Segment Start: INFORMATION PROVIDED

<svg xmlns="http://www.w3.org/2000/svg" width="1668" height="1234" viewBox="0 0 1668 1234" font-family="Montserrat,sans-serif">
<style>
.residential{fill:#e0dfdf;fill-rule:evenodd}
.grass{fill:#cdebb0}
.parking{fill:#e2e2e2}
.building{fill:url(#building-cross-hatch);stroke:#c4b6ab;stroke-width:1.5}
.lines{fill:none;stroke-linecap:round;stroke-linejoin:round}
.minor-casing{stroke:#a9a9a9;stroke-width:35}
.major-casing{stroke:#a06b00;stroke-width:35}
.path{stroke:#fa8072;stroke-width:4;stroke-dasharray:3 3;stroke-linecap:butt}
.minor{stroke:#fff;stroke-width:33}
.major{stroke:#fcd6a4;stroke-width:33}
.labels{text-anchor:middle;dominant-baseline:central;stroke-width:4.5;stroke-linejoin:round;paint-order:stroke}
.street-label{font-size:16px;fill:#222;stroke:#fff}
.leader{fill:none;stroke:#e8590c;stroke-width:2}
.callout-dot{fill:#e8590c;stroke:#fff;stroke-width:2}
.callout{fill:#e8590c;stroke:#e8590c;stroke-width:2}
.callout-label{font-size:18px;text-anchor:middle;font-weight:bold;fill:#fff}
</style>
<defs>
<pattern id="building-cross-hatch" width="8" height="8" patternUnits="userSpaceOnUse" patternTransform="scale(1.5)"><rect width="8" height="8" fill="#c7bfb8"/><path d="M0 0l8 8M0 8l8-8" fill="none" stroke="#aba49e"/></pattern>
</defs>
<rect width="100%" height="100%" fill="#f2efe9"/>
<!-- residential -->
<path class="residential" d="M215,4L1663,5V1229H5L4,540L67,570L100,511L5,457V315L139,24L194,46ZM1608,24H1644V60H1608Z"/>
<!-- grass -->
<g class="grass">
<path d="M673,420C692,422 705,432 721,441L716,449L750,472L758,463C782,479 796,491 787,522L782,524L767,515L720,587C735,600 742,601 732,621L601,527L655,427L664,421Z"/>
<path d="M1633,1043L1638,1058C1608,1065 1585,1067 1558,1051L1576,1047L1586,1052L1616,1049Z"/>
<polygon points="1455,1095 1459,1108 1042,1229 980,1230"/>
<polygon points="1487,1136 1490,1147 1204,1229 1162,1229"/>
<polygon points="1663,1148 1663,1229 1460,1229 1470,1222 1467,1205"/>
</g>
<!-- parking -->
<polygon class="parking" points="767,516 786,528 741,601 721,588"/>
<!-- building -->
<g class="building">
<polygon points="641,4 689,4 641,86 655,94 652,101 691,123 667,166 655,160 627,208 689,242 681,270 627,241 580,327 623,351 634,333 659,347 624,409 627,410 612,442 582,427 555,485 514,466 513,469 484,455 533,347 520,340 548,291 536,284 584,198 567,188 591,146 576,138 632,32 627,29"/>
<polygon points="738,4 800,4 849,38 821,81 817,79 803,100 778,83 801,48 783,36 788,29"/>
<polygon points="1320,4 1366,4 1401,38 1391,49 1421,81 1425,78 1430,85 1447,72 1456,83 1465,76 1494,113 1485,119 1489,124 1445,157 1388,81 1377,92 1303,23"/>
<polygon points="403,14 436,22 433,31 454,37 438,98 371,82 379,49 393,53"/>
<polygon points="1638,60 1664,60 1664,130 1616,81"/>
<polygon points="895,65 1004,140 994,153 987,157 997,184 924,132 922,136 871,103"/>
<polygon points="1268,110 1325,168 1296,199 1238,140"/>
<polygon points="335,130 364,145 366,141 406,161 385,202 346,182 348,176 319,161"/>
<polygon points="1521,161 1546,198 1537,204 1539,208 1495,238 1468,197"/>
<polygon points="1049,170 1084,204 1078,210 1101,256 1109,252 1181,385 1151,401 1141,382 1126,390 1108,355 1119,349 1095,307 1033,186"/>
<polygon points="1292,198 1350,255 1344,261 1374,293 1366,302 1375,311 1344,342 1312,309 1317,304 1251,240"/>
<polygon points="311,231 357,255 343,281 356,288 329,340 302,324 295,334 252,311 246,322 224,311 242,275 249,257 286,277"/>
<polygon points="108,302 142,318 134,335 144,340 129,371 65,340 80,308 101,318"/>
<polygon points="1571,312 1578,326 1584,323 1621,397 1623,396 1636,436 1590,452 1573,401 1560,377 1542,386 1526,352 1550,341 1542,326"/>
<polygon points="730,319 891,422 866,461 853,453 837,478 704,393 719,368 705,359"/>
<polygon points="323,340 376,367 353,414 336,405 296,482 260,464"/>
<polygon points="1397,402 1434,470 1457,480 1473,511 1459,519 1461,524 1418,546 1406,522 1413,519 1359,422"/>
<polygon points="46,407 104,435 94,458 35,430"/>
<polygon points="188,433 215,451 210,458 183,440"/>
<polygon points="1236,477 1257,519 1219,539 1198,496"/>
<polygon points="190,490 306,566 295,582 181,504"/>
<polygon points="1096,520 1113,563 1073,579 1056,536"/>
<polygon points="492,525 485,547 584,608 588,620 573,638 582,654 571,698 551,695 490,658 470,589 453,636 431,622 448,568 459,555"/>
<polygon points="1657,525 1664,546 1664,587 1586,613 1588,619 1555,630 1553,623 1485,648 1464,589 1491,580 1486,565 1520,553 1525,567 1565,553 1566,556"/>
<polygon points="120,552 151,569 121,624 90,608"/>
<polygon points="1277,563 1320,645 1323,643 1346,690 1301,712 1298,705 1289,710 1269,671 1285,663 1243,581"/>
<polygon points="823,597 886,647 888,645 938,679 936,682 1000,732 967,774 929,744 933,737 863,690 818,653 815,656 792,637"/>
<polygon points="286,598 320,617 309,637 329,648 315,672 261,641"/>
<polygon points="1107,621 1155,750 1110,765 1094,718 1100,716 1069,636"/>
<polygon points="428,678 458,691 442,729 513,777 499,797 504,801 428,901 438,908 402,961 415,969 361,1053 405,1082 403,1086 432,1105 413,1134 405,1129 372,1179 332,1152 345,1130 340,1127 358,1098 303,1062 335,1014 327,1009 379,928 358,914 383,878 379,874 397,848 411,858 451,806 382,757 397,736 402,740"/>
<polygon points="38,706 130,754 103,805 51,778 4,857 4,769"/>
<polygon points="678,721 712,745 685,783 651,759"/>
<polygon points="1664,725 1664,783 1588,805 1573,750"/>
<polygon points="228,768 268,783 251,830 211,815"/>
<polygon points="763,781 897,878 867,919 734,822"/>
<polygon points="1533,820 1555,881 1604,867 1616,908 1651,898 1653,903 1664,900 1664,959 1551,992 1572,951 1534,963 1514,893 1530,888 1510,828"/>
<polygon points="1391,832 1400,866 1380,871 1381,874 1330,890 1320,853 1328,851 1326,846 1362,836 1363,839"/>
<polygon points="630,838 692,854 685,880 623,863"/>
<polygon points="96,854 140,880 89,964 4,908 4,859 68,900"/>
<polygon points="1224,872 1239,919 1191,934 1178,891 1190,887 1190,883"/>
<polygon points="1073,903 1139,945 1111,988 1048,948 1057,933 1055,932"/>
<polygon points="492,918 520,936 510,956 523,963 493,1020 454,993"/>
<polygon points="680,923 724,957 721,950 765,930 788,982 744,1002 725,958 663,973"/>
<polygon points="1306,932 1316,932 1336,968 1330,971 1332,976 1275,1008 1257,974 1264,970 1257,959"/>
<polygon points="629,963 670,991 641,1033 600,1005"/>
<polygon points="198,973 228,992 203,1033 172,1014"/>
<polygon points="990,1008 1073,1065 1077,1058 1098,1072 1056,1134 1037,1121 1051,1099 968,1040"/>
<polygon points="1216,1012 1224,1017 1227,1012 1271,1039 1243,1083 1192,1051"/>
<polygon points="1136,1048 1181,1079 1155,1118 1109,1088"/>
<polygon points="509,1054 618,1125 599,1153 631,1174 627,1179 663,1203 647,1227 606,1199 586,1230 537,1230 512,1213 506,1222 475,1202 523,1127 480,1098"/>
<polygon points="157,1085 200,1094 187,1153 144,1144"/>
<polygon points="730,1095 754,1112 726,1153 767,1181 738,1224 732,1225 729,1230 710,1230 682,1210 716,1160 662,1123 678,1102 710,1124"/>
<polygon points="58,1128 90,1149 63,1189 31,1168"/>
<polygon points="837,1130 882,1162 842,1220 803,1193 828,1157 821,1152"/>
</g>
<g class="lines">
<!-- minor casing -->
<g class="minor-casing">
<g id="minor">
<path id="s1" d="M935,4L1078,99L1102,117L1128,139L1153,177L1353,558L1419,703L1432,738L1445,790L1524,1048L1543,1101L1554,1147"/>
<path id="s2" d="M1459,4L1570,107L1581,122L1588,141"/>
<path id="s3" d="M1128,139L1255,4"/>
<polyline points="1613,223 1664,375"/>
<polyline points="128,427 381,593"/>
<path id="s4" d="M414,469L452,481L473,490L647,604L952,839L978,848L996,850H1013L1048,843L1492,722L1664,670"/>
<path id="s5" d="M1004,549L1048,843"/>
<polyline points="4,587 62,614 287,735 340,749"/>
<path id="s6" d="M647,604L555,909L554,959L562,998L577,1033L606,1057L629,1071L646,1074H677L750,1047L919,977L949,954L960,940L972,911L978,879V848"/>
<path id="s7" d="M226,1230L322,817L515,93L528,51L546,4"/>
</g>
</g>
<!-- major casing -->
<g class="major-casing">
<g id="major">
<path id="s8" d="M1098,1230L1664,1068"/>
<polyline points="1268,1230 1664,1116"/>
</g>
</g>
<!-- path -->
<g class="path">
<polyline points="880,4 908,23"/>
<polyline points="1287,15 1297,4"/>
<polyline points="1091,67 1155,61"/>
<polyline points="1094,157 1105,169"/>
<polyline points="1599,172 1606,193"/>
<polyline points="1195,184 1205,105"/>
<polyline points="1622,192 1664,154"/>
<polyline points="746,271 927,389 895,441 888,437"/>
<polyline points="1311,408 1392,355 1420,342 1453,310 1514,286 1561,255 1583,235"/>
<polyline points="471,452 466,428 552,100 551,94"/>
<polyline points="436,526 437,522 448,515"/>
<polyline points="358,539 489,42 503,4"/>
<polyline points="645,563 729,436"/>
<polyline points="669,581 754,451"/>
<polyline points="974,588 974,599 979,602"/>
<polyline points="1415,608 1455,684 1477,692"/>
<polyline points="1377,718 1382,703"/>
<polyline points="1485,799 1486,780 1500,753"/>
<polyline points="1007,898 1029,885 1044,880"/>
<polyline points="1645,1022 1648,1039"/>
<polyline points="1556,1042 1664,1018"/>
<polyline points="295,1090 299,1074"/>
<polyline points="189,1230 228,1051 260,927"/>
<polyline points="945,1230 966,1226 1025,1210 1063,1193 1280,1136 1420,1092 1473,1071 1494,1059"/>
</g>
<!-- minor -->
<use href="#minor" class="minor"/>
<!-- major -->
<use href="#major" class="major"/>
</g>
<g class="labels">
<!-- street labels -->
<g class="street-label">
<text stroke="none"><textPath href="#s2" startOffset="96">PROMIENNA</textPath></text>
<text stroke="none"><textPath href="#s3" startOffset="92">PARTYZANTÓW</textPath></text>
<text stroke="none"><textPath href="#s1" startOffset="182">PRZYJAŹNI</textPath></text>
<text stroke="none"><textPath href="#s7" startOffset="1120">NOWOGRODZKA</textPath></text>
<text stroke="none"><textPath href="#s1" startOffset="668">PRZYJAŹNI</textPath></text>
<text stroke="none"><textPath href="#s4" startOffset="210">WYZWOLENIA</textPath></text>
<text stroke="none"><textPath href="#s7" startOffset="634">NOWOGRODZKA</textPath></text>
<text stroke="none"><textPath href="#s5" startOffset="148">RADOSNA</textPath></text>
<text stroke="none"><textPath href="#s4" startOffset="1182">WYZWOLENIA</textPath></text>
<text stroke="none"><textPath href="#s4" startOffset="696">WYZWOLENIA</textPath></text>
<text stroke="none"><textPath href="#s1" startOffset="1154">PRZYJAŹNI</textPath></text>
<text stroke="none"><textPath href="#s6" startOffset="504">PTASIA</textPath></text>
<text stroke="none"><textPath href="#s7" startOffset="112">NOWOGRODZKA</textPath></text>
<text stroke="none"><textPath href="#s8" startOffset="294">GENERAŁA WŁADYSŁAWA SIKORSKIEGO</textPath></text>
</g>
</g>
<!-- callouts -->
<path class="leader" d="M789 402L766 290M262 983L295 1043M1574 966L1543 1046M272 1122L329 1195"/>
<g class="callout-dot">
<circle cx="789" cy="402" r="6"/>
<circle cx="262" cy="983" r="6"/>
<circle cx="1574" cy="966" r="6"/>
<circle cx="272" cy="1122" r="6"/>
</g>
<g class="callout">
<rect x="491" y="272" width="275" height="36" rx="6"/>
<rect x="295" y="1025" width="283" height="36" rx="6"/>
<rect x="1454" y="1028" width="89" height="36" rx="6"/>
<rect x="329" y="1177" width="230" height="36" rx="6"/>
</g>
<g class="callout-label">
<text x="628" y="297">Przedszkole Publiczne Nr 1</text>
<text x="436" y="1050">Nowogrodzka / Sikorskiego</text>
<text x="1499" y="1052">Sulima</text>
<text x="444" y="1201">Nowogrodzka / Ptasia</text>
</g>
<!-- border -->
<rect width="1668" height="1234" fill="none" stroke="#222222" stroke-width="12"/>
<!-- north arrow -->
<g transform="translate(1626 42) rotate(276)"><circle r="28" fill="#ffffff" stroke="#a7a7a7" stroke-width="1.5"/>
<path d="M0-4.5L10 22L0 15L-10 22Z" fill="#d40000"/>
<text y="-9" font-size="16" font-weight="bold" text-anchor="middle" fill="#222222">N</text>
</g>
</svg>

Segment End: INFORMATION PROVIDED

# WHAT TO WORK ON
Show each line in the entries that holds the string "linecap".

# TASK OUTPUT
.lines{fill:none;stroke-linecap:round;stroke-linejoin:round}
.path{stroke:#fa8072;stroke-width:4;stroke-dasharray:3 3;stroke-linecap:butt}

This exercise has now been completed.